Sampling usually means condensing a large dataset into a semantically consistent
small dataset. However, there are times that what you really want to do is
create a semantically consistent large dataset from your existing data. The
sampler has support for this by setting the multiplicity factor.

Multiplicity works by creating multiple copies of your sampled dataset in your
output database. To ensure these datasets do not collide it remaps all foreign
keys into a new key-space. Note that this process assumes your foreign keys are
opaque integers identifiers.

# FAQ

## How do multiple targets work

When using multiple targets each target table will be sampled entirely
independently unless another target table directly or indirectly depends on some
rows from it through a series of foreign keys.

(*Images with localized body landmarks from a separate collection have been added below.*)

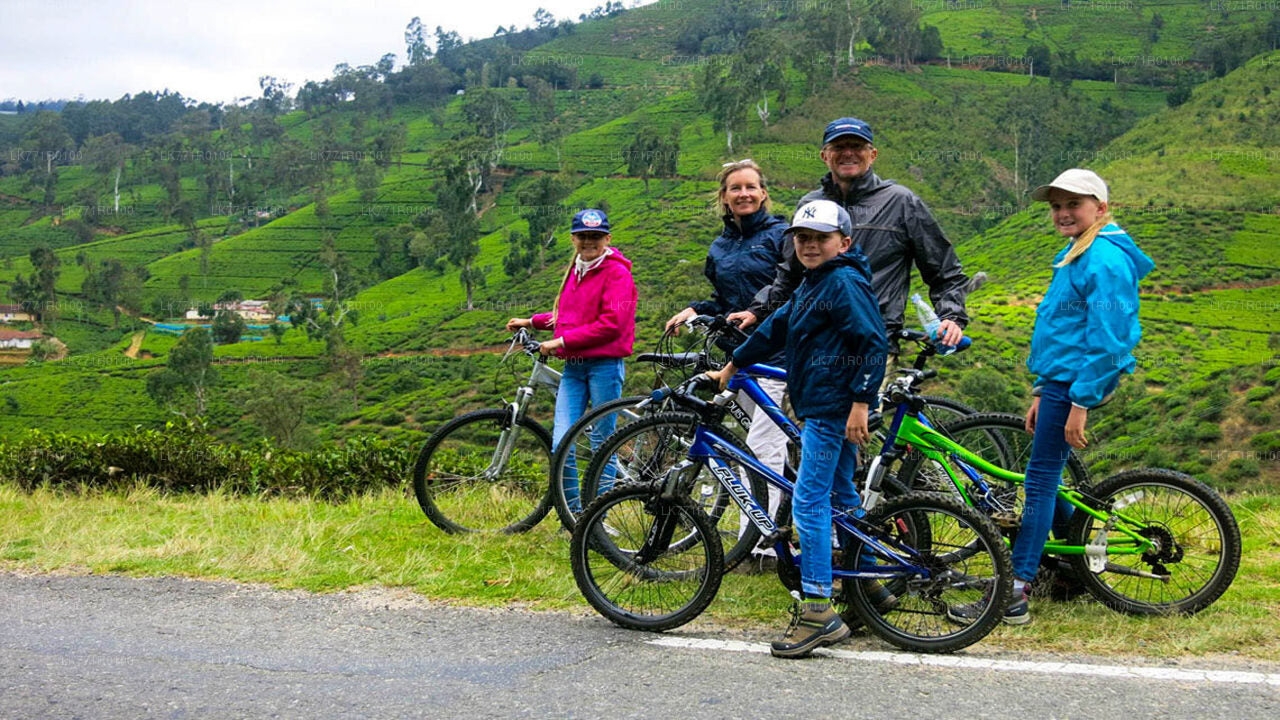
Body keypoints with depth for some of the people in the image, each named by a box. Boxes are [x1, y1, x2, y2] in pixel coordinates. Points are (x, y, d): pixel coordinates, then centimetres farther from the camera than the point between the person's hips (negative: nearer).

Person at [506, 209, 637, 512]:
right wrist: (531, 322, 24)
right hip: (573, 367, 6)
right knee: (561, 443, -4)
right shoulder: (575, 270, 17)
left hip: (604, 365, -6)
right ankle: (574, 510, 10)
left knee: (602, 444, 2)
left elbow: (611, 324, -18)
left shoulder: (616, 272, -7)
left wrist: (562, 340, -16)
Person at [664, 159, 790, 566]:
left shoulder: (780, 235, -3)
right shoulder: (719, 249, 16)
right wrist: (694, 311, 4)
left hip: (774, 352, -6)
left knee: (761, 447, -11)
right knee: (772, 444, 10)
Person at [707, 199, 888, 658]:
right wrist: (731, 366, 31)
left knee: (809, 500, -12)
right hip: (818, 405, 10)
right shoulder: (813, 284, 18)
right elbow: (777, 328, 27)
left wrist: (861, 403, -23)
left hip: (834, 407, -10)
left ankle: (818, 613, -12)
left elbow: (874, 342, -19)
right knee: (840, 494, 16)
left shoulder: (845, 283, -12)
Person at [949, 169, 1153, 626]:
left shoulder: (1105, 260, -15)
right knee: (1046, 478, 15)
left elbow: (1109, 341, -20)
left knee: (1041, 480, -9)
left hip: (1075, 384, -10)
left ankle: (1014, 595, -8)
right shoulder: (1075, 257, 18)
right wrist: (1042, 392, 21)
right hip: (1059, 382, 10)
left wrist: (1080, 404, -21)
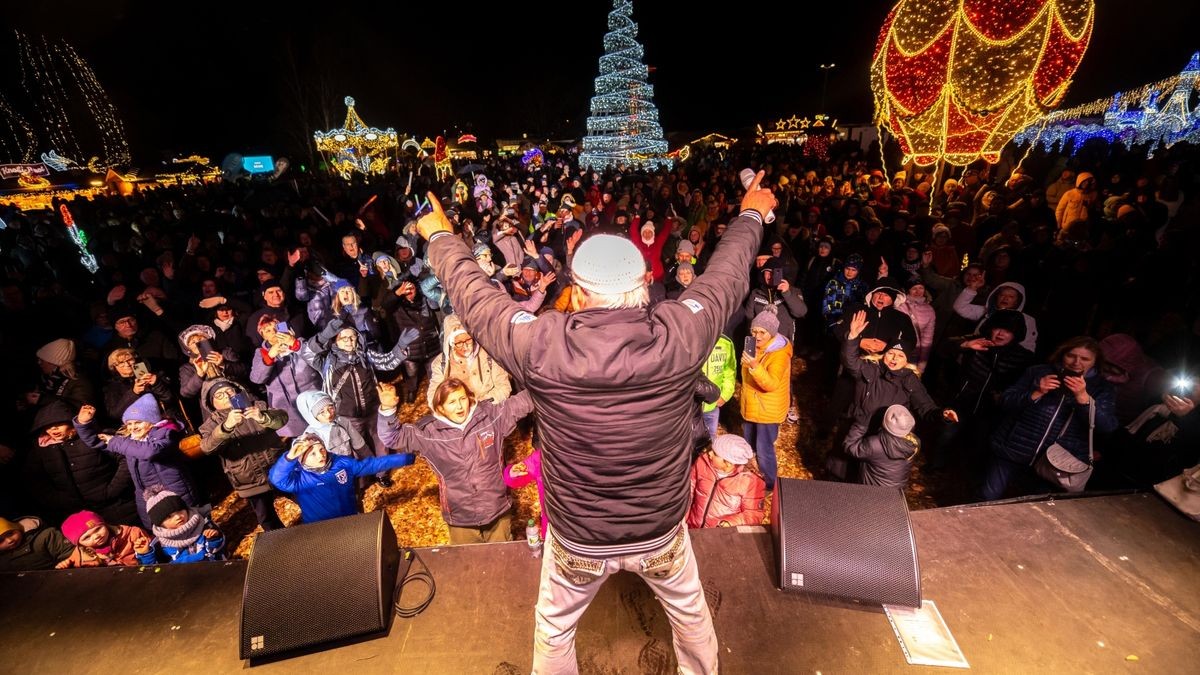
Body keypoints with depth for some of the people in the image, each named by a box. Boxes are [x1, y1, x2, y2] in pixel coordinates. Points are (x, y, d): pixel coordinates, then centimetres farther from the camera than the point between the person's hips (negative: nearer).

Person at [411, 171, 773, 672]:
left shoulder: (540, 345, -27)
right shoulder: (679, 334, -24)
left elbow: (472, 295, -10)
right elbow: (727, 273, -5)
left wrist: (440, 235, 10)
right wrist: (751, 215, 16)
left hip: (578, 537, -1)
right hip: (661, 530, 2)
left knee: (553, 631, 30)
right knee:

In the later case the subsetter
will sample a union of the rows from the independently sampling of the table and
those rows that other targets depend on.

## How does the subsetter use foreign keys?

The subsetter uses the foreign keys present in the database schema to understand
relationships between data and generate a sampling plan. Foreign key
relationships can be followed in both directions if need be. For example,
suppose there was a `users` and an `orders` table where `orders` had a foreign key
to the `users` table.

If `users` was sampled first the subsetter would sample `orders` from `users` by
sampling all rows from `orders` such that their corresponding user row existed.
This represents the _maximal_ set of rows that can be included without violating
foreign key constraints.

Otherwise if `orders` was sampled first the subsetter would sample `users` from
`orders` by sampling all rows from `users` such that they had at least one
`order`. This represents the _minimal_ set of rows that can be included without
violating foreign key constraints.

In general the subsetter will always sample tables in an order such that all
foreign key relationships to previously sampled tables are going in the same
direction. If they are followed in the forwards direction (as in our first case)
the subsetter will select the _intersection_ of all rows that obey each foreign
key relationship. Otherwise if they are followed in the backwards direction (as
in our second case) the subsetter will select the _union_ of all rows that obey
each foreign key relationship. This strategy ensures no foreign key
relationships are violated in the sampled data.